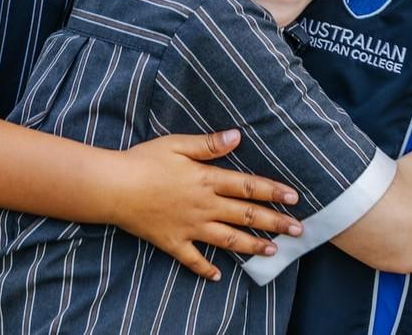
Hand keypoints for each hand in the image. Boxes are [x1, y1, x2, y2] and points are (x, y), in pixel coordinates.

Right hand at [114, 129, 303, 280]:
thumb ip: (209, 144)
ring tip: (272, 251)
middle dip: (274, 223)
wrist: (114, 187)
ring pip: (228, 239)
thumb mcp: (177, 144)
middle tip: (298, 230)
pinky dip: (206, 268)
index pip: (248, 187)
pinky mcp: (172, 242)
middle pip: (245, 215)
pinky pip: (193, 259)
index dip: (273, 192)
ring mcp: (189, 227)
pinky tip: (218, 275)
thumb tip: (237, 136)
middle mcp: (204, 206)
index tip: (295, 199)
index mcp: (207, 180)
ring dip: (252, 245)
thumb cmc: (144, 160)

**WORK ORDER**
When a line among the entries contains "thumb", pull that line out.

**WRITTEN SOLUTION**
thumb ip: (209, 144)
thumb mcp: (177, 144)
thumb tip: (237, 136)
thumb cmc: (144, 160)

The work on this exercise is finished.